* Provided text:
#####

Upon leaving the alarm install shop I got about half way home and noticed my fuel and temp gauges weren't working anymore. Turned around and went back to the install shop to fix what ever they broke. So they proceed to hem and haw but finally agreed to look at it; first thing they did was remove the fuse box and put it back in and that worked. So I left only to find the problem reoccurring again and again over the next few weeks. The gauges would work and stop, sometimes come back on by themselves, sometime not. Everything else works fine.

Fast Forward:
What I've done is wiggle the fuse box with slight upward pressure and have gotten the gauges to come back on a few times. This has worked over the last several weeks. That doesn't seem to work anymore.

I have gone thru the wiring cluster around the fuse box a few times and cant find a loose or pinched wire anywhere. The fuse box will not come down far enough to really see what is going on in there on the wire side, so I'm blind there. It looks like the fuses are all good but I'm going to replace the one fuse that links to these wires anyway, but that is a long shot as the problem is intermittent and if it was a fuse problem, it wouldn't just come back on like that.

#####

* Dataset content:
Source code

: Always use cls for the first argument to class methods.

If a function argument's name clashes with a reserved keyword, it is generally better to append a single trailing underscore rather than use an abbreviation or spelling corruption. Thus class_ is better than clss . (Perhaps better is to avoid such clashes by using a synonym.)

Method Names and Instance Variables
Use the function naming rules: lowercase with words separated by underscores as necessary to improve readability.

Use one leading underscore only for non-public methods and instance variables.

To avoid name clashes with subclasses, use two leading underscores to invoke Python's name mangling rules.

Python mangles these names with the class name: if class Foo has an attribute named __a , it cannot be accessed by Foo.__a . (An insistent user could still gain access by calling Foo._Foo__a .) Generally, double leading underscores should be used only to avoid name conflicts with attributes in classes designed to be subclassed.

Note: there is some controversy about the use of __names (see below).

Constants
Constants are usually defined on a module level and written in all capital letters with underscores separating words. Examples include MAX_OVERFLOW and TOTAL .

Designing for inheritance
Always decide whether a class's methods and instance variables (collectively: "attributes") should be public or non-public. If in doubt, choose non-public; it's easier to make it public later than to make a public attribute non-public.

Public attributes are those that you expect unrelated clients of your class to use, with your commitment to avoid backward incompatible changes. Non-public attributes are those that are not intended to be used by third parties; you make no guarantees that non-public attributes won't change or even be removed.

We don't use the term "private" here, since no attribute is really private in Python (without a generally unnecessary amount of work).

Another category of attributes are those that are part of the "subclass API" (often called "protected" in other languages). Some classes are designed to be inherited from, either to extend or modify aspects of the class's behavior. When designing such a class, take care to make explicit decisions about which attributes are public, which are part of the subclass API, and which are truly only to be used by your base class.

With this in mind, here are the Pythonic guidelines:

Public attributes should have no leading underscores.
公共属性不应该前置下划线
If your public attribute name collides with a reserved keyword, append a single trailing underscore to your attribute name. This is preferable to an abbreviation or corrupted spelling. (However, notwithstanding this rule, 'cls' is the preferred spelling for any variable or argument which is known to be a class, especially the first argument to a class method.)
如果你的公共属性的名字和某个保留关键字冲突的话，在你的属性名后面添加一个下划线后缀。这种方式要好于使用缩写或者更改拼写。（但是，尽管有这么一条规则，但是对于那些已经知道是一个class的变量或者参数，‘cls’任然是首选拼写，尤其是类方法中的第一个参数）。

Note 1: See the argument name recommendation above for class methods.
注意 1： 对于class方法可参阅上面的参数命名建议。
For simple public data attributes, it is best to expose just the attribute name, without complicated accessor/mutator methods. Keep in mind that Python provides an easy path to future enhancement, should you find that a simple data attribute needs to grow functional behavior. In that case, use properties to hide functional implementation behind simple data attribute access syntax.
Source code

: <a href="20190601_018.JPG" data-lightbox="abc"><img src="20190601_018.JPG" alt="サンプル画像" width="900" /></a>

#####

* Written task 1: From the post about the failing gauges, return the passage that opens with the words containing "I have gone" and closes with "on like that.", copied word for word.
* Written task 2: Summarize the post about the failing gauges in two sentences.
* Written task 3:
Based on the post about the failing gauges, answer yes or no to each statement and quote the words that decide it:
(a) The shop's first step was to remove the fuse box and put it back in.
(b) Other things besides the gauges also stopped working.
(c) The writer was able to lower the fuse box far enough to inspect the wire side.

* Task result 1:
I have gone thru the wiring cluster around the fuse box a few times and cant find a loose or pinched wire anywhere. The fuse box will not come down far enough to really see what is going on in there on the wire side, so I'm blind there. It looks like the fuses are all good but I'm going to replace the one fuse that links to these wires anyway, but that is a long shot as the problem is intermittent and if it was a fuse problem, it wouldn't just come back on like that.

* Task result 2: After leaving the alarm install shop, the writer found the fuel and temperature gauges no longer working, and the shop's fix of removing and reinstalling the fuse box held only briefly before the problem returned intermittently. Wiggling the fuse box brought the gauges back for several weeks but no longer works, and checks of the wiring found no loose or pinched wire, though the writer plans to replace the related fuse anyway.

* Task result 3:
(a) Yes: "first thing they did was remove the fuse box and put it back in and that worked"
(b) No: "Everything else works fine."
(c) No: "The fuse box will not come down far enough to really see what is going on in there on the wire side"